December 6, 2012 at 2:59 am
I'm currently testing a merge replication setup and I've discovered a problem with it. I ran a delete statement on two tables on my publisher and after running SQL Data Compare I found that some rows on both tables did not delete. There are no errors reported in the replication monitor. My question is, how can I troubleshoot further what went wrong here?
December 6, 2012 at 4:56 pm
TEst env right? so should be easier to isolate.. delete on pub, then fire merge agent while profiler running on subscriber.
Hth,
Chris
mssqlconsulting.com
Chris Becker bcsdata.net
December 7, 2012 at 7:25 am
Chris,
Thanks for the reply. I can do what you suggest and everything will work fine. My problem is I deleted over 20,000 records from two tables in the publisher. 6 records were not deleted in one table and 18 in the other. Any subsequent transactions have been fine. I'm trying to find out why these 24 records were not deleted as they should have been.
It was a pretty simple test - I loaded a bunch of data on my publisher, watched it replicate in the monitor and ran the Redgate compare tool to check that it worked. Everything was fine at this point. I then deleted the test data from the publisher, ran the compare tool again and it showed up these 24 records in the subscriber.
I should point out also that both the publisher and the subscriber were connected to the network during this test. The subscriber however is in a different site, over 100 miles away. I'm beginning to wonder did something happen on the network - dropped packets maybe??
Either way, I can't really conclude that merge replication is a reliable approach for my solution after this test.
December 7, 2012 at 12:29 pm
Foreign keys can cause issues as dml can be delivered out of order, ie parent deleted before children. Make sure you have NOT FOR REPLICATION on fk constraints, we remove alltogether.
Also, 20k deletes is more batch processing, merge over a wan will have issues w/ such large dml requests. Better suited for transactional. So run your tests again and split up the dml. You will need to communicate this to your developers too, merge works well in oltp, bad in bulk load environments.
With that being said, merge is stable, reliable, you get perfect execution, and have nice gui & options for conflict resolution. The only negative is an addl rowguid column for each article.
Peer to peer is good if you need active/active, however is expensive requiring Ent Ed. Is basically bi-directional transactional replication, is fast & reliable and doesn't add addl schema. And I believe in 2012 a conflict viewer feature was added.
Chris Becker bcsdata.net
December 10, 2012 at 2:15 am
Chris,
Some great info there, thank you. The 20k deletes was just to remove the test data, its not something that would occur regularly in the live environment. The normal workload is a steady stream of inserts and a small amount of updates. Deletes will be rare.

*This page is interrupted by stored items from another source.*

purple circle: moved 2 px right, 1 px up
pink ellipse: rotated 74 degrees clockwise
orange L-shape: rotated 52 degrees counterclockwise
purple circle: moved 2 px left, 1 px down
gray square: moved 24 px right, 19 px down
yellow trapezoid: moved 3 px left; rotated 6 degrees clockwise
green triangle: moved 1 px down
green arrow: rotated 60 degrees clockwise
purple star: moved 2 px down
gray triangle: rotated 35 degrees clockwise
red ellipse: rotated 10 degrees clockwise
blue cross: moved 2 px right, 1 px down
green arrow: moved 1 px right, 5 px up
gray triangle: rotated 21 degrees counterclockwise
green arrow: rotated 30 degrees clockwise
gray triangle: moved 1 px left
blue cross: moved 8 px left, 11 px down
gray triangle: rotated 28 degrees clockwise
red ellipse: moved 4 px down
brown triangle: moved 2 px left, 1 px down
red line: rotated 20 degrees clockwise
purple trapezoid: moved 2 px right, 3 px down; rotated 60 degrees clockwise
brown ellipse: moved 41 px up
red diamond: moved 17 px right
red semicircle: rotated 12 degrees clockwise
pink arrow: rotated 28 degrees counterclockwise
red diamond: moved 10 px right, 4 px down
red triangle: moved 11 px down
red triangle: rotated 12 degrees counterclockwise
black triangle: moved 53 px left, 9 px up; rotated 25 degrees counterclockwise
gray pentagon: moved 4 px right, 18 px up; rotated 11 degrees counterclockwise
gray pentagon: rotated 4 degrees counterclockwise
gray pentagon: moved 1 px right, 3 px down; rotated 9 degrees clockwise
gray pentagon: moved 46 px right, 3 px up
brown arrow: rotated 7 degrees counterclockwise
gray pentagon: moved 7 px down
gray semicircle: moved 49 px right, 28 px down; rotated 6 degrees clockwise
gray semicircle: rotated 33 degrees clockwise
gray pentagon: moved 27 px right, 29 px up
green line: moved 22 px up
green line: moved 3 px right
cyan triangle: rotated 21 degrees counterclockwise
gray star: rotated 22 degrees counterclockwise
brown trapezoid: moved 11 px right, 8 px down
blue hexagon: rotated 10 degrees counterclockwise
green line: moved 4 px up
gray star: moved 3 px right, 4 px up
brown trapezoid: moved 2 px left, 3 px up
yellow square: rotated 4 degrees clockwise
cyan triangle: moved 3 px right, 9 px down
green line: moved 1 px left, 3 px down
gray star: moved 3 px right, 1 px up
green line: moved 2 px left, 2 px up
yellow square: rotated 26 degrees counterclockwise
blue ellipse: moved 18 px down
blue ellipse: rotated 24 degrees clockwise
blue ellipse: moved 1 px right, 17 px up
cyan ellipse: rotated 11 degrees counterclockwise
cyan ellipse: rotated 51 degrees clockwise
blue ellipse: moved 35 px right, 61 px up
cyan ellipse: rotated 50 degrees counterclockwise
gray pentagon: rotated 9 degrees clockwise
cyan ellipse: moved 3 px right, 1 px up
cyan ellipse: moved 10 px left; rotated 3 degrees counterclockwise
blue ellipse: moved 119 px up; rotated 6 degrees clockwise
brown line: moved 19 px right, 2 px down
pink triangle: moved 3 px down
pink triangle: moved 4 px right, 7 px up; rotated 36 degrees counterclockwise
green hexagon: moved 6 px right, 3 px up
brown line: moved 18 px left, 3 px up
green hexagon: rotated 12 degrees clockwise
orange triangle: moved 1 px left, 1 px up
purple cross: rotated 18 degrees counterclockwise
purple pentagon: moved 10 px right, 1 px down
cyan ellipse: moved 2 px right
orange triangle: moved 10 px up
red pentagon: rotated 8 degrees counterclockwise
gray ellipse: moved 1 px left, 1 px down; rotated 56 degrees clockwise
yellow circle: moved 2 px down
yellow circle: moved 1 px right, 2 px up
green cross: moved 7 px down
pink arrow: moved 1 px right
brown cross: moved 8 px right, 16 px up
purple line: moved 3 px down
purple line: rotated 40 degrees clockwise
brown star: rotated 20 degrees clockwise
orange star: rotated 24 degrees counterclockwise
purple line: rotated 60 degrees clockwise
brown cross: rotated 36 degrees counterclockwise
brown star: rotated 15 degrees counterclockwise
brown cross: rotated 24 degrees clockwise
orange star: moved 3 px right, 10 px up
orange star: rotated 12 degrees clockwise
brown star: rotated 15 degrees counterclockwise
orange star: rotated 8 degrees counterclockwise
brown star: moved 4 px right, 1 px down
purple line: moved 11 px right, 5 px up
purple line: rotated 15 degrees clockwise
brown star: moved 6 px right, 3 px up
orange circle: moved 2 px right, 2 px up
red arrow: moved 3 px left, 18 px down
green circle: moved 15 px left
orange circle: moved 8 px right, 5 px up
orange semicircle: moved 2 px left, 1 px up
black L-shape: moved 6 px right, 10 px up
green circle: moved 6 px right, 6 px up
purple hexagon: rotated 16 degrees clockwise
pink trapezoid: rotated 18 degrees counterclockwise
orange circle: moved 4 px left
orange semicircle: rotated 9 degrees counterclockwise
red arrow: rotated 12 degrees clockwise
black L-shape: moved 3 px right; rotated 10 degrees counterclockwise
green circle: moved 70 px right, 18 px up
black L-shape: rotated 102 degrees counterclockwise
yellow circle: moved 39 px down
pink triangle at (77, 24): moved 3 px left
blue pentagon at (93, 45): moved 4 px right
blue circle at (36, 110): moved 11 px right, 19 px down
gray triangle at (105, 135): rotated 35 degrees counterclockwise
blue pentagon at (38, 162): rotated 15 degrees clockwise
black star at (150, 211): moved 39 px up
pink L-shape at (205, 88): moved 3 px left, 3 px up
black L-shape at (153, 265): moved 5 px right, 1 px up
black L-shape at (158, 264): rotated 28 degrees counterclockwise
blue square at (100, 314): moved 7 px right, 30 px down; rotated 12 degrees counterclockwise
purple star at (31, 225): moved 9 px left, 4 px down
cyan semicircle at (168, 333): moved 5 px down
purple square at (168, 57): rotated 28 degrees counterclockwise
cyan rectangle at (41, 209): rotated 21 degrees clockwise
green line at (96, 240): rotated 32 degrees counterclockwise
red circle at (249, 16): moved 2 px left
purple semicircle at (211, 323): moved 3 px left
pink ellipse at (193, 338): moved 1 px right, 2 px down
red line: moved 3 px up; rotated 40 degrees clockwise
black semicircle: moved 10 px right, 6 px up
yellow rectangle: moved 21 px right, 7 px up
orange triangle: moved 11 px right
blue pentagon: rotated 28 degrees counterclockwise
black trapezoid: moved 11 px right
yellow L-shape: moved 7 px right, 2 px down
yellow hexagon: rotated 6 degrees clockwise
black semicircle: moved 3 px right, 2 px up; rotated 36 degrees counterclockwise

Peer-to-peer sounds like it would be the best fit for what I need but unfortunately I'm stuck with 2005 Standard for this project. The basic requirement is to have a secondary copy of the database that is in a ready state so that the application stays up if the WAN link fails over to the DR site.
If I create the FK constraints with NOT FOR REPLICATION, should I create them manually at the subscriber? Or does that defeat the purpose?
December 10, 2012 at 5:37 am
Create at both pub & sub. I personally do not like repl as a DR tool, esp merge, as this is slow over a wan link and not scaleable. Also, you are only protected down to tables & data.
I prefer log shipping, you get a perfect copy of entire db, latency is a bit slower however when you failover just bump up your identities to allow for data to be recovered.
If you are sticking with replication, transactional is not a bad idea, here you don't have to add an extra column for every article you want at dr site. Latency and performance is great over a wan. And when you failover, just setup trans pubs to replicate back to your primary site. But again, only tables and data, use red-gate sql compare to keep everything else up to date wheter you use merge or trans.
Good luck ; at least you are setting up somehting remote, most don't even think about...
Chris Becker bcsdata.net
December 11, 2012 at 9:54 am
I actually started with transactional but then I got worried about identity ranges so I switched to merge instead to utilize the automatic identity range management. Log shipping is more familiar territory for me, but the big requirement on this project is that the application can switch to the DR database without any manual intervention.
I've got a bit more time for experimentation so I might try some other options. Thanks very much for your comments Chris.